The failure of the Government to collect reliable migration numbers could have a massive knock-on effect throughout the country, as local councils, schools, and health trusts rely on the figures to plan their yearly budgets in order to not be overwhelmed by the demands of the migrant population.

“If there are higher numbers of migrants than the Government estimates, that has a huge effect on immigration numbers and for the settlement scheme,”  Will Tanner,  the director of the think tank Onward, told The Telegraph.

“It suggests that the settlement scheme is exposing something that previous estimates have not suggested was there.”

The massive discrepancy in migration figures was characterized as “self-evidently problematic” by the deputy director of the Migration Observatory, Rob McNeil, who called for a revamp of how the nation collects immigration data.

The United Kingdom does not collect migration statistics by counting those who enter or leave the country, but rather conducts a clipboard-based survey that measures a relatively small number of travellers, who are under no obligation answer truthfully.

The surveys, which are conducted at a relatively small number of points of entry only some of the time during the day, ask travellers where they come from, why they are coming, and how long they intend to stay, with the ONS extrapolating its immigration statistics from the answers they receive.

This lax data recording system means that “it is possible for migrants to enter on short-term visas and — unless they notify the authorities of their intention to stay longer or are really, really unlucky and are picked up in a Border Force raid — stay in the UK or leave the country years later without showing up in the official records,” according to the BBC.

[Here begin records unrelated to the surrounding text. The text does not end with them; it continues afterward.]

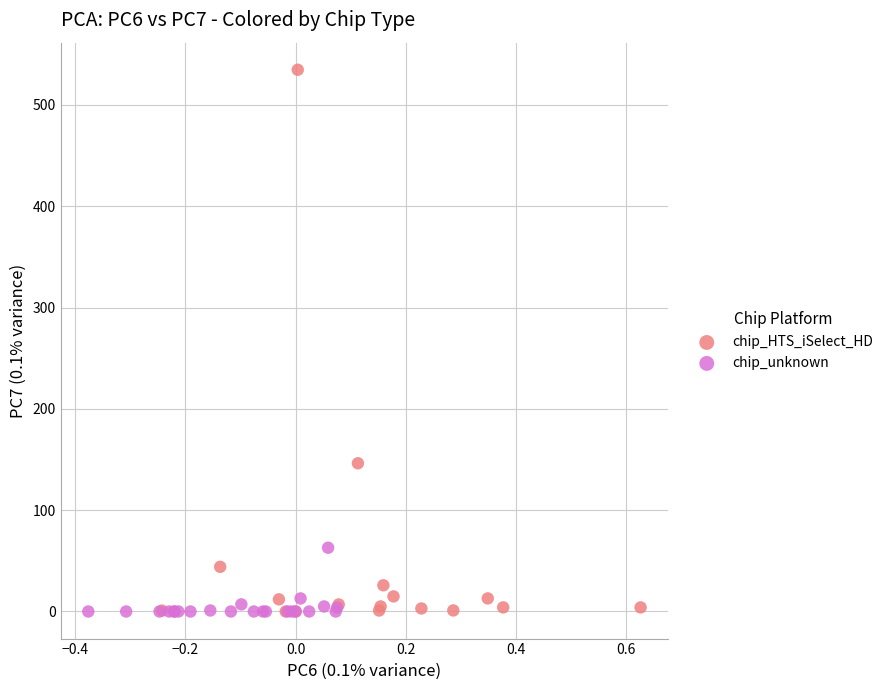

Which series reaches the maximum Y coordinate?

chip_HTS_iSelect_HD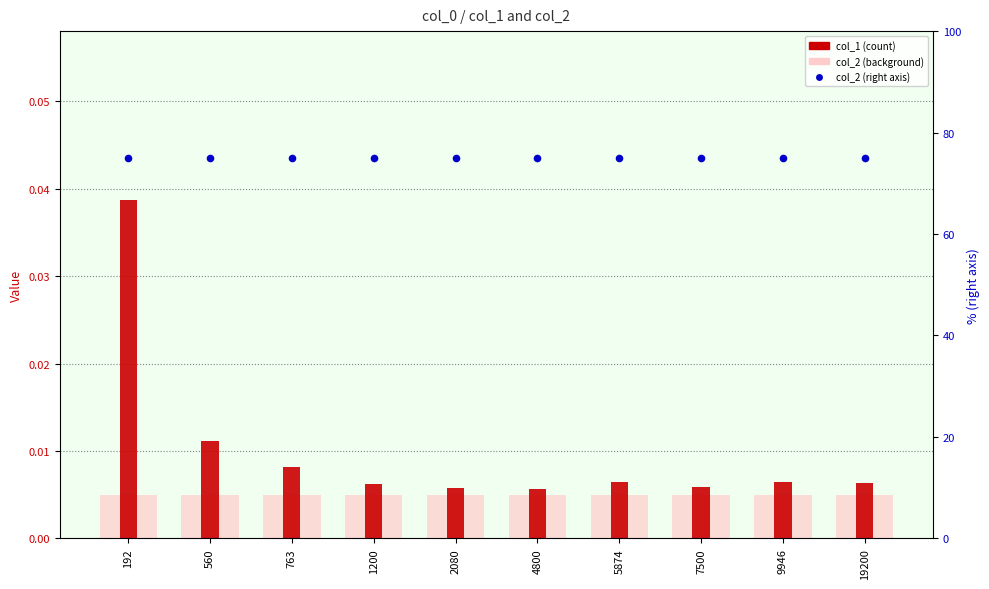

What are all the series names shown in the legend?

col_2, col_1, col_2 (right)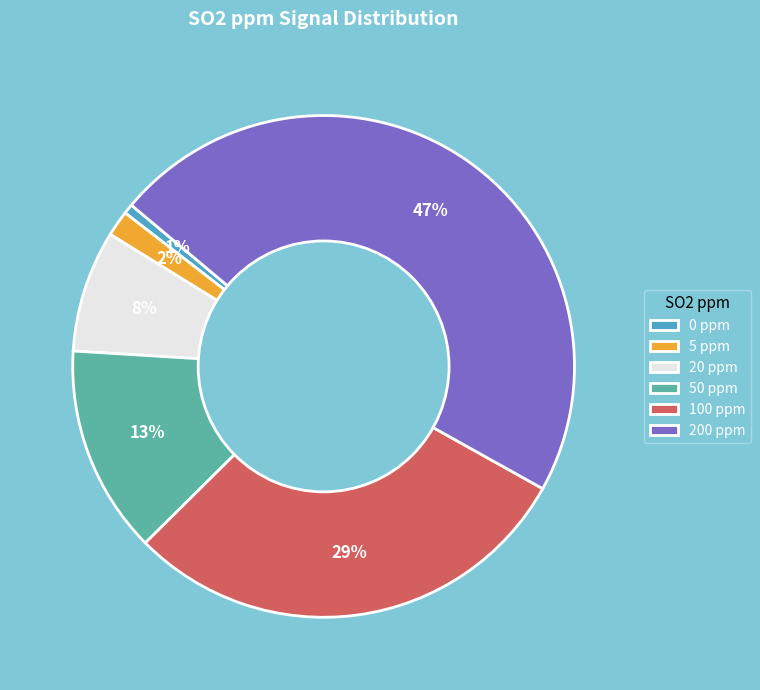

How many segments does this pie chart have?

6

Migrants arriving via the EU Free Movement regime — to which the United Kingdom is still subject, as the post-Brexit “transition” period in which is remains an EU member in all but name has not ended — can slip through the net even easier.

The current re-evaluation of EU migration numbers come as Britain has allowed agri-businesses to import thousands of Eastern European fruit pickers during the coronavirus pandemic, despite some 1.4 million Britons filing for unemployment benefits as they are either suspended from their jobs or being forced to accept reduced wages.